“Benimle sanat hakkında konuşmanın hiçbir manası yok. Ben kiramı ödeyebilmek için film yapıyorum.”
Efsaneye göre John Ford, Hollywood’daki ilk büyük çıkışını, aksesuarcıyken, yapımcı Carl Laemmle’nin onu at üstündeki bir grup kovboyun şiddetli bir saldırı sahnesinin koreografisini tasarlarken seyretmesinden sonra yapmıştır. Laemmle,“Ford’u dene,” diyerek, kısa bir Western için yönetmen arayışında olan bir yapımcı dostuna önermiştir. “Çok iyi bağırıyor.”
John Ford, insanlara yaptığı kabalıklarıyla sinema endüstrisinin en büyük zorbalarından biri olarak Hollywood’un ölümsüz isimleri arasına girmiştir. Hayat hikayesinden bütün bu zorbalıklarının nereden geldiğine dair bir bilgi çıkmamaktadır. 1 Şubat 1894’te Portland, Maine’de dünyaya geldi. Babası bir bakkal dükkanının arkasında bulunan barı işletirken, annesi de çocuk doğurma konusunda uzmanlaşmıştı. Ford küçükken ailesi tarafından hiç fiziksel şiddet görmemiştir ve hatta çocukluğu hiç de o kadar zor geçmiş gibi görünmemektedir.
Yaklaşık elli yıllık kariyeri boyunca, 140 film çekti ve 4 Oscar kazandı. Çoğu stüdyo dışında, Utah’taki Monument Vadisi’nde çekilmiş yemyeşil, manzara resimlerini andıran kareleri, klasik Western estetiğini belirledi ve yönetmen kuşağını etkiledi.

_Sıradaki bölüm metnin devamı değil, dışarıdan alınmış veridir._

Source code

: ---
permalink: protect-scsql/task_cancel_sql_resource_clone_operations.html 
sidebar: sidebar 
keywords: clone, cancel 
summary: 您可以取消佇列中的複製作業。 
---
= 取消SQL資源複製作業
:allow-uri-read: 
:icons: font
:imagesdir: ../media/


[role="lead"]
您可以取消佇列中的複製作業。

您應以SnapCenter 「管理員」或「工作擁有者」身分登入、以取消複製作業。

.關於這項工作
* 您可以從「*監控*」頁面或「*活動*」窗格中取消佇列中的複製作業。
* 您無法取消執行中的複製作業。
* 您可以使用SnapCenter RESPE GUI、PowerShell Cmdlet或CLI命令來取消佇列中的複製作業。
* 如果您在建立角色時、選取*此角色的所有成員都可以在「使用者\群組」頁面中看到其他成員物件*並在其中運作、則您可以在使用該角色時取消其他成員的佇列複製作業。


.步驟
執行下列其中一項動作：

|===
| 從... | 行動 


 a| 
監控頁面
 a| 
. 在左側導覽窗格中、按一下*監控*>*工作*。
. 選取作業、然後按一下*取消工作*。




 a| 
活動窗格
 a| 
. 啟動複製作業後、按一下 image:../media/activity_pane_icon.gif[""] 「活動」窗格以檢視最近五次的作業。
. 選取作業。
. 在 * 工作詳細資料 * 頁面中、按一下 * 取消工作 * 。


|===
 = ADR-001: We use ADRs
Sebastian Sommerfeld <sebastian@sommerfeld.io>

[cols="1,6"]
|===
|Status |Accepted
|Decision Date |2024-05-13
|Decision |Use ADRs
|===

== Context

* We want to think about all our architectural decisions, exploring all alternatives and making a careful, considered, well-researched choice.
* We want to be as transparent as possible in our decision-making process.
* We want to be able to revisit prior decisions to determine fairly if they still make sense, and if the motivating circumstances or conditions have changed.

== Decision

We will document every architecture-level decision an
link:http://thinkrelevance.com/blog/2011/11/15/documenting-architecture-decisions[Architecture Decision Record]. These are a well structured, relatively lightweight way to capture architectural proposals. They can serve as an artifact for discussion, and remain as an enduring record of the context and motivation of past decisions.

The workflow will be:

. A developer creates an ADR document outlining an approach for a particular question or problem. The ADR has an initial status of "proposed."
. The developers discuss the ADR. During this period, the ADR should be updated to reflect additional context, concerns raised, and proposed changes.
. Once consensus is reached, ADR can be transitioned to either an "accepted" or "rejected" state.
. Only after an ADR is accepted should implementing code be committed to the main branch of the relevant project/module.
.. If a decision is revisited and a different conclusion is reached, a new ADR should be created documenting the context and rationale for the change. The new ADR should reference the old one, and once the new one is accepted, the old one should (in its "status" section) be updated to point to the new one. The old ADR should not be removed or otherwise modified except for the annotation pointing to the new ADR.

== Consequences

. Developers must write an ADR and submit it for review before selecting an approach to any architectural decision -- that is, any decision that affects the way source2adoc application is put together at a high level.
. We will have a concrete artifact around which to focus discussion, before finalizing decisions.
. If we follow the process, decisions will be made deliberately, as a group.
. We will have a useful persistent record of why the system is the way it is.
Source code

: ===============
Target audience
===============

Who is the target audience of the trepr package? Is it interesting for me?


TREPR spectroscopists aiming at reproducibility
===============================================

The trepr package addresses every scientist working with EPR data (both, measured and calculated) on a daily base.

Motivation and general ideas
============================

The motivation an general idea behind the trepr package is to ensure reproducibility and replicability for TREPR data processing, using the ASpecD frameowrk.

Ford’la çalışmış olan aktörler, onu anlatırken tek bir kelime kullandılar; sadist. Son derece zalim biri olan Ford, çalışanlarının üstüne gitmekten keyif alıyordu. John Carradine’e göre, “oyuncuların ondan ödü kopuyordu çünkü korkutmayı seviyordu. O bir sadistti.” Aktris Dorris Bowdon, “tam bir pislikti. Kötü ruhlu biriydi,” diyerek ondan şikayetlerini dile getiriyordu. Ford gazisi Harry Carey’nin gözlemlerine göre “kafasını sallamaya başladığı zaman başınızın belaya gireceği kesindi.” “Adeta bir sürüngen gibiydi. Vücudu sadizmle doluyordu.”
Ford’un sete gelip, gerçek anlamda kıçını tekmelemek için aktörlerden birine eğilmesini buyurduğu çok olurdu. Siyahi aktör Woody Strode, kelimenin tam anlamlarıyla, Ford’un favori kum torbasıydı. “Ayağıma basar, yumruklar, üzerime taş atardı,” şeklinde hatırladığını söylemekteydi. Strode’un ten rengi, ona kötü davranan Ford’un işini kolaylaştırmaktaydı. Ayrımcılığa karşı çıkıyor, ekibinde birçok azınlık mensubuna iş veriyordu. Hatta bir keresinde, bir röportajda, en iyi arkadaşlarının hepsinin siyahi olduğu söylemişti. Ancak birini aşağılayacağı zaman ağzından “zenci” kelimesini düşürmüyordu.